I chose the Lexham English Bible as I thought it captured the Hebrew best in this instance.  I will let you look that up for yourself.  Still, a few comments might help.  First, oxen and cattle are basically the same thing.  The difference only comes from how they are used–oxen are used to pull plows, etc.  In other words, they are trained to work while other cattle are not.  There are not separate Hebrew words for oxen and cattle, but rather the context tells us which it should be.  In this passage, I am not sure that oxen is the best choice, but I do not quibble with it much given what I just said.

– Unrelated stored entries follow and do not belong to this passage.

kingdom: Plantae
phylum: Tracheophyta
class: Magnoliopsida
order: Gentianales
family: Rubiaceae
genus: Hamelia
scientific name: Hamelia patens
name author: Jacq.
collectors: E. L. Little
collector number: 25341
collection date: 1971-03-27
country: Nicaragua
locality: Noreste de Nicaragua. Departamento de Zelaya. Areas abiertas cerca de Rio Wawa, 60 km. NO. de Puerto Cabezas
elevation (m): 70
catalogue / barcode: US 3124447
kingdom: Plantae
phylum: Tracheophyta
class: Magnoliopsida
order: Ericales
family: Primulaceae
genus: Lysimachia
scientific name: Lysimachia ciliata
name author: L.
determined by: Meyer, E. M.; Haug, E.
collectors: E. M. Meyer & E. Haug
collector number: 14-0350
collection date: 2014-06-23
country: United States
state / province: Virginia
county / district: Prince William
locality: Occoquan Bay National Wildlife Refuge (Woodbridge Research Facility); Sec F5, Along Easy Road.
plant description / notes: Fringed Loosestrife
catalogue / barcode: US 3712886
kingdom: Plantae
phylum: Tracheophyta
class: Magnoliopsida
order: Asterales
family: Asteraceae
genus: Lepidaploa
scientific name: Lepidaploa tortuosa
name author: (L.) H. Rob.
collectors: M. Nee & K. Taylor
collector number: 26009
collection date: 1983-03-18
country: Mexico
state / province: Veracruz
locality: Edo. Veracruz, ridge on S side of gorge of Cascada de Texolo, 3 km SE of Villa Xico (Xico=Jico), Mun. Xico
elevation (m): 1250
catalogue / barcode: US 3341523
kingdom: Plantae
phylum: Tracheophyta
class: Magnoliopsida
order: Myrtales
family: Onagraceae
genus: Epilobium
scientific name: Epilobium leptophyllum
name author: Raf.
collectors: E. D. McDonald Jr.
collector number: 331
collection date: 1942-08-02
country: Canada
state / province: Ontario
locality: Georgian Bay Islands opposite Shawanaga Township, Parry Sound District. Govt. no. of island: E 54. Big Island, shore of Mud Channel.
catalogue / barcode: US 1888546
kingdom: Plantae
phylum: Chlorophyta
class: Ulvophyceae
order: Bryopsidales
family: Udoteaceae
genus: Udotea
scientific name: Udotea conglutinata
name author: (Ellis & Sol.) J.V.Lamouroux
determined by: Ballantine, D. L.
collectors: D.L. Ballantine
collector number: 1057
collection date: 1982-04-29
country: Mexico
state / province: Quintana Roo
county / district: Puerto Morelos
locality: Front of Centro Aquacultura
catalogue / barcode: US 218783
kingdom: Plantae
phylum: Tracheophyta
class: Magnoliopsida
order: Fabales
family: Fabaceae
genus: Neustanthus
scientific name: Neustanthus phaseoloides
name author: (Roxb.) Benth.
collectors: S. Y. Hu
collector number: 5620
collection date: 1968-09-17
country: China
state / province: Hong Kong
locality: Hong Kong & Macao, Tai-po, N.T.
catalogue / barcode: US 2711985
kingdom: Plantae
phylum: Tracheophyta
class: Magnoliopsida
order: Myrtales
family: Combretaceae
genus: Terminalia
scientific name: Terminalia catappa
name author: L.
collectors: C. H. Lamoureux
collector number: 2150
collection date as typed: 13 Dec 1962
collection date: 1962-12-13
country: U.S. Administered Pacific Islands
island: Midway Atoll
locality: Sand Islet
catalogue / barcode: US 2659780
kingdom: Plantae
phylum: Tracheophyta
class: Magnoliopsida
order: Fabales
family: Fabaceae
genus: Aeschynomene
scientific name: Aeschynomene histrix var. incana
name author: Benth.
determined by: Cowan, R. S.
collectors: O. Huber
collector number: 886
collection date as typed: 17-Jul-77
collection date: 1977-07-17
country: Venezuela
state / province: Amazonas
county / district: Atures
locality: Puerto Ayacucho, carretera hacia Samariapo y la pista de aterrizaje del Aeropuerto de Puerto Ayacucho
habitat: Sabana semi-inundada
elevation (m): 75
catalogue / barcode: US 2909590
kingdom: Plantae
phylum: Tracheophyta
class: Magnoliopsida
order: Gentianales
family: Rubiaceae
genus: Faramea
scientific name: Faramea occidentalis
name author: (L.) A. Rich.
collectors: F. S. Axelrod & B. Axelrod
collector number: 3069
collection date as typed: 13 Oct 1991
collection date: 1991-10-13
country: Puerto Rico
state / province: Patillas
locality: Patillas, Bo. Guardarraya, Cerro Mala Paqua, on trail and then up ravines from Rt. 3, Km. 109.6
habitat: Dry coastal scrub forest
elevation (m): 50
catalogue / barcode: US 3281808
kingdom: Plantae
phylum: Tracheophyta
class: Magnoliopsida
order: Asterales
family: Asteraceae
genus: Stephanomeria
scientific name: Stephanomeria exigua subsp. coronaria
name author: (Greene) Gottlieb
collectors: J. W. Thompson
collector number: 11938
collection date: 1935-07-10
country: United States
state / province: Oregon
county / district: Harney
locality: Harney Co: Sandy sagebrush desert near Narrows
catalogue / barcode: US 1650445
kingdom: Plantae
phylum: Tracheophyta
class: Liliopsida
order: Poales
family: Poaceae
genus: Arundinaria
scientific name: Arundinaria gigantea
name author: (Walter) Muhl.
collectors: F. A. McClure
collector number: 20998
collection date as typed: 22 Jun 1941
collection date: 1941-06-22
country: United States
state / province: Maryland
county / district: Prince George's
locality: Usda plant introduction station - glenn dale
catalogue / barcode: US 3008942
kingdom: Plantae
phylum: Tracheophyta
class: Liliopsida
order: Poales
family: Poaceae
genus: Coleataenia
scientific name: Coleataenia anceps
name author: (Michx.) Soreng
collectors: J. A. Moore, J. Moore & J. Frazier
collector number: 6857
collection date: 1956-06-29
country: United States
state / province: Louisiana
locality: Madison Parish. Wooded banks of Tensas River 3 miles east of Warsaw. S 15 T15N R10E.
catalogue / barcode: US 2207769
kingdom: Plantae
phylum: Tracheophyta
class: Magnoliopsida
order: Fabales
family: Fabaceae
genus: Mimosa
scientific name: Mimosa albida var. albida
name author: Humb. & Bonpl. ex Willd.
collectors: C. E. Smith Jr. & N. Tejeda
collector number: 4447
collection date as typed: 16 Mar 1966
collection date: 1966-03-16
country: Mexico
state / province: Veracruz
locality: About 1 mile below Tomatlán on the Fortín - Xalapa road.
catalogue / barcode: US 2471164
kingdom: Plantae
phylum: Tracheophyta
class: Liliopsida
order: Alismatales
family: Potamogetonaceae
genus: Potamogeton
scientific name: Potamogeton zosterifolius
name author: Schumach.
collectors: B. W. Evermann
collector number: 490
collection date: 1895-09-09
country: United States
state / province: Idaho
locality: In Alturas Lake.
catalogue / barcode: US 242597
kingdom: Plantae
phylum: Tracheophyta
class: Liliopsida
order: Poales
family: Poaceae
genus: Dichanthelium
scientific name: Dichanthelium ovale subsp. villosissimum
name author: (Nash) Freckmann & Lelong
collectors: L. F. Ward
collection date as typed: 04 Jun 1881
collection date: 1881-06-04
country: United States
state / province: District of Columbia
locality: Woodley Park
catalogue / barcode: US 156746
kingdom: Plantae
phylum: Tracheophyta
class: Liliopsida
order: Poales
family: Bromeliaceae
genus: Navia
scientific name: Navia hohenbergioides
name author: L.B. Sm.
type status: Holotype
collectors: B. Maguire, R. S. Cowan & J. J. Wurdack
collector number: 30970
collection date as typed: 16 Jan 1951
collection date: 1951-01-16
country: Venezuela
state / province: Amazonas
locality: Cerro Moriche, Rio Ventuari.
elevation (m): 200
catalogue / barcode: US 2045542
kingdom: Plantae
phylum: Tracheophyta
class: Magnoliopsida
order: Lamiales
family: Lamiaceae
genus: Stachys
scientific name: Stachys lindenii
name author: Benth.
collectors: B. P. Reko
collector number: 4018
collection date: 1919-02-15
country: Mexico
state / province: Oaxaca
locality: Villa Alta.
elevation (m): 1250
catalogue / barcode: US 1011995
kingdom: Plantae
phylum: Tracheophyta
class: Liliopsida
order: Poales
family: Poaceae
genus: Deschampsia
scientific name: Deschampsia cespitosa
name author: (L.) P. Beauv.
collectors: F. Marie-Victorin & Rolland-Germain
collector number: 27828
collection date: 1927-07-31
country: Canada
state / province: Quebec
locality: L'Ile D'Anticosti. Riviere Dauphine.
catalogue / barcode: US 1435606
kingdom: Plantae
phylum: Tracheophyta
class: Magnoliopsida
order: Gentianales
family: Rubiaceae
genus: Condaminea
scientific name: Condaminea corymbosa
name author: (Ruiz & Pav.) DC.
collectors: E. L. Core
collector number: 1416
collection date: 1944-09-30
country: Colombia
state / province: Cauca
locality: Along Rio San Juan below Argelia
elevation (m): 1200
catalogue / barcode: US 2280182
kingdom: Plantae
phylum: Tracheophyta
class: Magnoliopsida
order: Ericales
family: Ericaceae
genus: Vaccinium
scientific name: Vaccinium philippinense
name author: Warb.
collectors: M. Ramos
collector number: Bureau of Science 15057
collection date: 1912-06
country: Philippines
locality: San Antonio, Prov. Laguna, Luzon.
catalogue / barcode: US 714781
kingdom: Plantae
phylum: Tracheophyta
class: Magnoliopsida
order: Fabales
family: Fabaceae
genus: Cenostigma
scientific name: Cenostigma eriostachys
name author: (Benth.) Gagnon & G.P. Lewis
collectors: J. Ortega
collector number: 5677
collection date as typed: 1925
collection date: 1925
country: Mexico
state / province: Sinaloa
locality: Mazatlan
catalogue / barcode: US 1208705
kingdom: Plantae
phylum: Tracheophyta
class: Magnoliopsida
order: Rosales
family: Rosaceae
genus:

Second, the Hebrew word translated “stall-fed” here is the Hebrew word for “fat.”  The question is how do you get these cattle so fat. The answer chosen by the translators here and in other versions is that they were stall-fed.  A reason for this choice is that the very next phrase sets off these “fat cattle” against “pastured cattle.”  Thus, it is reasonable to assume that “fat cattle” and “pastured cattle” are not the exact same thing or they would not be listed separately side-by-side in the list as if they are separate things.  It would just read “thirty cattle.”  Thus, I think the translation here best catches it: ten stall-fed (probably grain-fed and hay-fed and whatever else they could come up with to fatten up cattle not on pasture–you know, sort of like the fattened calf other places in Scripture) and twenty grass-fed and grass-finished cattle (i.e., kept on pasture instead of in a stall, which gives them more exercise and makes them leaner.)

In conclusion, Solomon’s answer seems to be that a table with great bounty and blessing on it includes a marvelous variety of food.  A part of that marvelous variety is stall-fed beef and another part is pastured beef.  Both seemed acceptable and desirable to Solomon.

So, what are we going to do?

Well, we might try both, but right now we are going with grass-fed and finished.  We have lots of grass and hay for free, and we feel sorry for our animals when they are all cooped-up because they don’t like it.  But, I would be wiling to try grain-finishing one as well.  (I would just have to buy the grain and pen the steer up, which would be less fun for me and him.  Thus, again, the preference for grass finishing.)

I guess if it is good enough for Solomon’s table, it is good enough for mine!